The Formula for Success: Two Men and One Big Idea
Pacific Life Archives
The two men credited with establishing Pacific Life may not have served for very long, but the company they helped create would end up influencing the lives of millions.
In 1867, Simon Schreiber and Josiah Howell began canvassing prominent businessmen to purchase stock in their proposed life insurance company based in California. A civil engineer by training, Simon Schreiber had been in life insurance sales for New York-based Germania Life Insurance Company. He was energetic and an extraordinary networker. Schreiber had prominent contacts all over Sacramento as well as in San Francisco.
Howell, born in England, had come to California at age 21 in 1850, most likely to join the gold rush. He found success in business, and by the mid-1860s was selling life insurance for several companies, including Mutual Life Insurance Company of New York. Well established in the city, Howell, too, had a treasure trove of connections he could call upon in this new venture.

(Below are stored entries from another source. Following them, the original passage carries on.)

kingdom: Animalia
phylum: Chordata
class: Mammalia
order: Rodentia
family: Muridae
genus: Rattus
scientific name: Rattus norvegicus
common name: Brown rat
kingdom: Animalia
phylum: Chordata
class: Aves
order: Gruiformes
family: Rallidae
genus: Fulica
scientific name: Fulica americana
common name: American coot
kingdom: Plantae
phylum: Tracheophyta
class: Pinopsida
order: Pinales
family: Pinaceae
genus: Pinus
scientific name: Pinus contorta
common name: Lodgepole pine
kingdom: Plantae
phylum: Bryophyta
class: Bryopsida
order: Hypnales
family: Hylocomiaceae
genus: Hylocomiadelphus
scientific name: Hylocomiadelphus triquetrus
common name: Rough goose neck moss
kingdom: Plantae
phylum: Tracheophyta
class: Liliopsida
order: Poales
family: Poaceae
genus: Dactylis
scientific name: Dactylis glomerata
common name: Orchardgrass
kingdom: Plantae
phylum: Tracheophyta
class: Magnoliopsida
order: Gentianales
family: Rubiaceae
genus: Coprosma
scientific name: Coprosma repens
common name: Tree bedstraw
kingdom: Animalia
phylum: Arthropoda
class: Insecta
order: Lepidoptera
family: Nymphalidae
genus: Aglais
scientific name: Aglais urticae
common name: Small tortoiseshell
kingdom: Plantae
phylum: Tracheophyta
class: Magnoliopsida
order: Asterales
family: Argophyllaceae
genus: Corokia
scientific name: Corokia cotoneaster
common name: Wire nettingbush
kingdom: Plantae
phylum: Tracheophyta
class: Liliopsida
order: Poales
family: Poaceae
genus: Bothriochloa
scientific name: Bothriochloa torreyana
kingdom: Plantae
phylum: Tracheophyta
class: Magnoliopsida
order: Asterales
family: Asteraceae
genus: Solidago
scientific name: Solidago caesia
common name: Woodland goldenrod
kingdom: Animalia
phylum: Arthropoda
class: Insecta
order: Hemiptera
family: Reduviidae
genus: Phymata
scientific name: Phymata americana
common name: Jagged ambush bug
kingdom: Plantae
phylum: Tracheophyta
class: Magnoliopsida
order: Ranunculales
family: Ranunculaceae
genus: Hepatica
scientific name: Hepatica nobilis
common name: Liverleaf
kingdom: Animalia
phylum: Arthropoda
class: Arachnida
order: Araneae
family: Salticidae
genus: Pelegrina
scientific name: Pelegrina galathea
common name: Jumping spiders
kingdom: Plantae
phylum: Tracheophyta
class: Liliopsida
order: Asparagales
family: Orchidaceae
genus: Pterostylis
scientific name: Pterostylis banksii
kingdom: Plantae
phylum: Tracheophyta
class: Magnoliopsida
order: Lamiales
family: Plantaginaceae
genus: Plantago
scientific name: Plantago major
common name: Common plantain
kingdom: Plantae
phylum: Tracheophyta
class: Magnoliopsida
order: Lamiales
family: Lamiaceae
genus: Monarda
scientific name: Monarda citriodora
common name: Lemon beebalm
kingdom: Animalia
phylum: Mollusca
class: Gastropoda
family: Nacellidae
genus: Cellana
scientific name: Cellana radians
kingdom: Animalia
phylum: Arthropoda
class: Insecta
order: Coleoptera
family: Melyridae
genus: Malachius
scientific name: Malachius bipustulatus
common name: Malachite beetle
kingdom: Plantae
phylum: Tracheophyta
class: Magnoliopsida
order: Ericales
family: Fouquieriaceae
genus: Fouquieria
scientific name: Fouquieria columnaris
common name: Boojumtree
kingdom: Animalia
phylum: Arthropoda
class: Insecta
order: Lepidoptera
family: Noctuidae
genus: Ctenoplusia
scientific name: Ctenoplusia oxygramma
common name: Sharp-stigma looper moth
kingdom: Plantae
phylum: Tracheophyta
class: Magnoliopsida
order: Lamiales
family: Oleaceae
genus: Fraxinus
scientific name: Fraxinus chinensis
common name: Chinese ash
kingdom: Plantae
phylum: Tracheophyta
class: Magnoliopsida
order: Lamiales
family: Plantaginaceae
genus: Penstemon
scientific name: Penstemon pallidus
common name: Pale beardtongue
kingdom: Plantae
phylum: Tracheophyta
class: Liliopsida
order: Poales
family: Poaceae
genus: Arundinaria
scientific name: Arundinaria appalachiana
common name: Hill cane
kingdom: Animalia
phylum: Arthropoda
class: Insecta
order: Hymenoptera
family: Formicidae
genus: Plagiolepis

In return for promoting and organizing The Pacific Mutual Life, which incorporated officially on January 2, 1868, Schreiber and Howell were appointed the general agents for the company. They quickly established the agency model that in a matter of months grew the young company throughout the West. By the time Schreiber & Howell’s first contract ended with Pacific Mutual in 1874, the company had expanded east—all the way to New York.